“Very good of you,” said Rupert. He dropped his chaffing air and grasped the proffered hand with abrupt friendliness. There was something about this man that caught his fancy. “You would be very welcome at any time. It isn’t much of a show down there, but if you don’t mind that—”
“I shouldn’t come for the sake of the show,” said Mordaunt. “I’d sooner see a battalion at work than at play.”
“Ah! Wouldn’t I, too!” said Rupert, with sudden fire. “We hope to be ordered to India next year. That wouldn’t be absolute stagnation, anyhow. I loathe home work.”
Mordaunt looked at the straight young figure brimming with activity, and decided that the more work this boy had to do the better it would be for him morally and physically.
“Keeps you in training,” he suggested.
“Oh, I don’t know. One is apt to get unconscionably slack. It’s a fool of a world. The work is all wrongly distributed; some fellows have to work like niggers and others that want to work never get a look in.” Rupert broke off to laugh. “I’m a discontented beggar, I tell you frankly,” he said. “But I don’t expect any sympathy from you, because, being what you are, you wouldn’t reasonably be expected to understand.”
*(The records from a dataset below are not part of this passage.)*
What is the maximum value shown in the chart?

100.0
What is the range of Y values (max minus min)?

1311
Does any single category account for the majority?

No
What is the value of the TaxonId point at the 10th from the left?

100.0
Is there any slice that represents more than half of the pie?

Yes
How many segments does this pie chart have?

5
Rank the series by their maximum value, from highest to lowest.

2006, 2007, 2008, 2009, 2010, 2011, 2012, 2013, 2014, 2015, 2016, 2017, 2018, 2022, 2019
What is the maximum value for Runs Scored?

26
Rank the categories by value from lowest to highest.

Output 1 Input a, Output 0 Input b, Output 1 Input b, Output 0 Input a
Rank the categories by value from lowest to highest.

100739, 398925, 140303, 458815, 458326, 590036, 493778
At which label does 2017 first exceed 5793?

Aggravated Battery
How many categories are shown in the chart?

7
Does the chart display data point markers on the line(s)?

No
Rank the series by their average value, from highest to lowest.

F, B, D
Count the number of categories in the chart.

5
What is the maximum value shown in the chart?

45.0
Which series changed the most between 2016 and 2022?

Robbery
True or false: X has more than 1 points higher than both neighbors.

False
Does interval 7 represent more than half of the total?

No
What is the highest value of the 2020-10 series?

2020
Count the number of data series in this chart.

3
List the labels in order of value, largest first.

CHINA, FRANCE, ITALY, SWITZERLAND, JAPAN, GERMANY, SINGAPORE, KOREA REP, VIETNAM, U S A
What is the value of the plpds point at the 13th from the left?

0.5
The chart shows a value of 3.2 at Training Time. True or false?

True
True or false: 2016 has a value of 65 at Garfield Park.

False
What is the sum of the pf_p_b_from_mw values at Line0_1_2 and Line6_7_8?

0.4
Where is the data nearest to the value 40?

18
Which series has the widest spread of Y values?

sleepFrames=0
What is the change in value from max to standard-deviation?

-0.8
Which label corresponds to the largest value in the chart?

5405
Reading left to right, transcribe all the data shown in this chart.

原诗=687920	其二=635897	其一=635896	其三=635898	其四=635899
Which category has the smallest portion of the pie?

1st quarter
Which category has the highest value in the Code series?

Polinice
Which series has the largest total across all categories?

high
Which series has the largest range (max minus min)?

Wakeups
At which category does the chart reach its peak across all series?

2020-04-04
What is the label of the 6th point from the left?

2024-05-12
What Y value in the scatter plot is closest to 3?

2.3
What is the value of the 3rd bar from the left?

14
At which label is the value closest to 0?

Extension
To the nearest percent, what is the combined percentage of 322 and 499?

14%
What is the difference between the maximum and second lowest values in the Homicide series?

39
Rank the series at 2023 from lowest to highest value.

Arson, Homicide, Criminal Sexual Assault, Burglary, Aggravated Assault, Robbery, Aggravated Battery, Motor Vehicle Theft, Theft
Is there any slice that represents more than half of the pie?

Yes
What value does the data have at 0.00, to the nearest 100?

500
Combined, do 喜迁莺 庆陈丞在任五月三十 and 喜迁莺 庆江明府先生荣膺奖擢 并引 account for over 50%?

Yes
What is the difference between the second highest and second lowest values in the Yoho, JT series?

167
“My good fellow, I haven’t always been prosperous,” Mordaunt assured him. “I’ve had luck, I admit. It comes to most of us in some form if we are only sharp enough to recognize it. Perhaps it hasn’t come your way yet.”
“I’ll be shot if it has!” said Rupert.
“But it will,” Mordaunt maintained, “sooner or later.”
“Oh, do you believe in luck?” broke in Chris eagerly. “Because there’s the new moon coming up over the trees, and I’ve just seen it through glass. Don’t look, Trevor, for goodness’ sake! No, no, you shan’t! Shut your eyes while I open the window. You shall see it from the balcony.”
She sprang to the window, and Mordaunt followed with an indulgent smile.
Rupert scoffed openly. “Chris is mad on charms of every description. If she hears a dog howl in the night she thinks there is going to be an earthquake. You had better not encourage her, or there will be no end to it.”
But Chris, with her fiance’s hand fast in hers, was already at the window.
“If you don’t believe in it, don’t come!” she threw back over her shoulder. “Now, Trevor, you’ve got to turn your money, bow three times, and wish. Do wish for something really good to make up for my bad luck!”
Mordaunt complied deliberately with her instructions, her hand still in his.
“I have wished,” he announced at length.
“Have you? What was it? Yes, you may tell me as I’m not doing any. Quick, before Rupert comes!”
Her eager face was close to his. He looked into the clear eyes and paused. “I don’t think I will tell you,” he said finally.
“Oh, how mean! And you would have missed the opportunity but for me!”